While Simon grew more expansive about Elza’s ridiculous opinions, I’d be dreamily analyzing his features, how chameleon-like they were. His face would change – from Hawaiian to Aztecan, Persian to Sioux, Bengali to Balinese.

‘What kind of name is Bishop?’ I asked one day.

‘On my father’s side, missionary eccentrics. I’m descended from the Bishops – you know? – the family of Oahu Island fame. They went to Hawaii in the eighteen hundreds to convert lepers and heathens, then ended up marrying royalty and owning half the island.’

‘You’re kidding.’

‘Unfortunately, I’m also from the side of the family that didn’t inherit any of the wealth, not a single pineapple orchard or golf course. On my mother’s side, we’re Hawaiian-Chinese, with a couple of royal princesses swimming in the gene pool. But again, no direct access to beachfront property.’ And then he laughed. ‘Elza once said I inherited from the missionary side of my family the laziness of blind faith, and from my royal Hawaiian side a tendency to use others to take care of my needs rather than working to fulfill them myself.’

‘I don’t think that’s true, that stuff about inherited nature, as if we’re destined to develop into a certain kind of person without choice. I mean, hasn’t Elza ever heard of determinism ?’

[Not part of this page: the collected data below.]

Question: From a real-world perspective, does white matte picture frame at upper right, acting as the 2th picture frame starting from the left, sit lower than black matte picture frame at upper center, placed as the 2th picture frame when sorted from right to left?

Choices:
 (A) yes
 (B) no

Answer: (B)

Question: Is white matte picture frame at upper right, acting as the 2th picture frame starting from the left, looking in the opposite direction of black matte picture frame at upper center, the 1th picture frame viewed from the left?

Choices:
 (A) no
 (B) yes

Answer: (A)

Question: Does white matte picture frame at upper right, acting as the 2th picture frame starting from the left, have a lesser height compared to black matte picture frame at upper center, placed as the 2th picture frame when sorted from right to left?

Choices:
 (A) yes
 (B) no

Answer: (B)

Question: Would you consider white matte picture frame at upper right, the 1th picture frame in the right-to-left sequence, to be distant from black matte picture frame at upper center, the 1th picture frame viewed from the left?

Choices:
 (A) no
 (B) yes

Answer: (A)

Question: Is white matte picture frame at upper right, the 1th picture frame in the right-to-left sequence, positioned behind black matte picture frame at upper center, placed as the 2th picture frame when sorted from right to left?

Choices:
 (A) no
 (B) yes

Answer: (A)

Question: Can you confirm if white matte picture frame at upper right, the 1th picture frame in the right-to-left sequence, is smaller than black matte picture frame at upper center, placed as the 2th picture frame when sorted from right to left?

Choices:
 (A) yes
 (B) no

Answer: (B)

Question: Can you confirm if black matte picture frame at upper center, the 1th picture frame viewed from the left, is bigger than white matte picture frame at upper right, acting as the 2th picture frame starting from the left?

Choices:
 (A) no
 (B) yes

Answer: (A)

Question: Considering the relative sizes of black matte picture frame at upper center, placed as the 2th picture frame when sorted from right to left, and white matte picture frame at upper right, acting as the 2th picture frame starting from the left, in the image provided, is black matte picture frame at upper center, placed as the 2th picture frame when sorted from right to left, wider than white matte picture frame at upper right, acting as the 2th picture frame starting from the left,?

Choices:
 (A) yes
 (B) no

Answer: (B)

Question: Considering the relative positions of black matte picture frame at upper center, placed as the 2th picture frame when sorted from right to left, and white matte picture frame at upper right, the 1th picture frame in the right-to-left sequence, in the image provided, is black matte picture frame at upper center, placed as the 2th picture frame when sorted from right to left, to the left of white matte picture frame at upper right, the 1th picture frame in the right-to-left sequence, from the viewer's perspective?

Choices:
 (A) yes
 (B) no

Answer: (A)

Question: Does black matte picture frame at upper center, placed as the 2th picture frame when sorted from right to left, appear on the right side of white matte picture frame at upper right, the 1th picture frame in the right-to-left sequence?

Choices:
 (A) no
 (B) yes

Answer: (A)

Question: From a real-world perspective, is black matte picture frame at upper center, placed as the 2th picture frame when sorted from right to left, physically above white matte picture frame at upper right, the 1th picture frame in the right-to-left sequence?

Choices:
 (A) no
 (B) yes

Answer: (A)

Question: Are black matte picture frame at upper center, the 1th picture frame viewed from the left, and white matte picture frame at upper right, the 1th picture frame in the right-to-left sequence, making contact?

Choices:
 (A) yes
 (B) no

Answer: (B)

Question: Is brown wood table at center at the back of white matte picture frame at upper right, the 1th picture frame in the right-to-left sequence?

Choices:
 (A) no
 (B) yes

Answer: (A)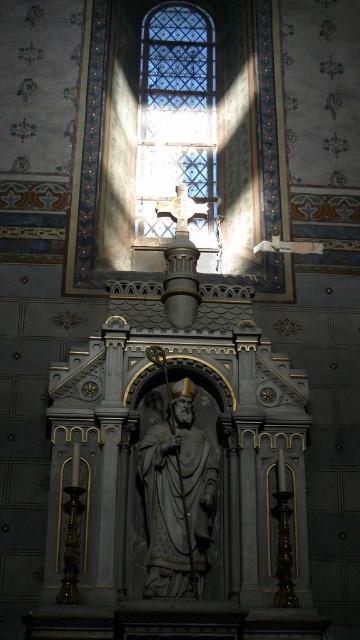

Simon looked stumped. ‘Hmmm,’ he said, thinking. For a moment, I felt the satisfaction of having vanquished a competitor with a subtle and deft move.

But then he remarked: ‘Doesn’t the doctrine of determinism say that all events and even human choices follow natural laws, meaning it kind of goes along with what Elza was saying?’

‘What I mean is,’ and I began to stammer as I tried to recall what I’d skimmed over in philosophy class, ‘I mean, how do we define natural ? Who’s to say what’s natural and what’s not?’ I was flailing, trying to keep my pathetic self above water. ‘Besides, what’s her background?’

‘Her folks are Mormon, but they adopted her when she was a year old and named her Elsie, Elsie Marie Vandervort. She doesn’t know who her biological parents were. But ever since she was six, before she knew how to read music, she could hear a song just once, then play it exactly, note for note. And she especially loved music by Chopin, Paderewski, Mendelssohn, Gershwin, Copland – I forget the others. Later she discovered every single one of them was either Polish or Jewish. Isn’t that weird? So that made her think she was probably a Polish Jew. She started calling herself Elza instead of Elsie.’

‘I like Bach, Beethoven, and Schumann,’ I said smartly, ‘but that doesn’t make me a German.’

‘It wasn’t just that. When she was ten, something happened which will sound really bizarre, but I swear it’s true, because I saw part of it. She was in the school library, flipping through an encyclopedia, and she saw a photo of some crying kid and his family being rounded up by soldiers. The caption said they were Jews being taken to Auschwitz. She didn’t know where Auschwitz was or even that it was a concentration camp. But she literally smelled something horrible that made her shake and gag. And then she fell to her knees and started chanting: “Osh-vee-en-shim, osh-vee-en-shim,” something like that. The librarian shook her, but Elza wouldn’t stop – she couldn’t. So the librarian dragged her to the school nurse, Mrs. Schneebaum. And Mrs. Schneebaum, who was Polish, heard Elza chanting “Osh-vee-en-shim” and freaked. She thought Elza was saying this to make fun of her. Well, get this: It turned out “Oświeçim” is the way you say “Auschwitz” in Polish. After Elza came out of her trance, she knew her parents were Polish Jews who had survived Auschwitz.’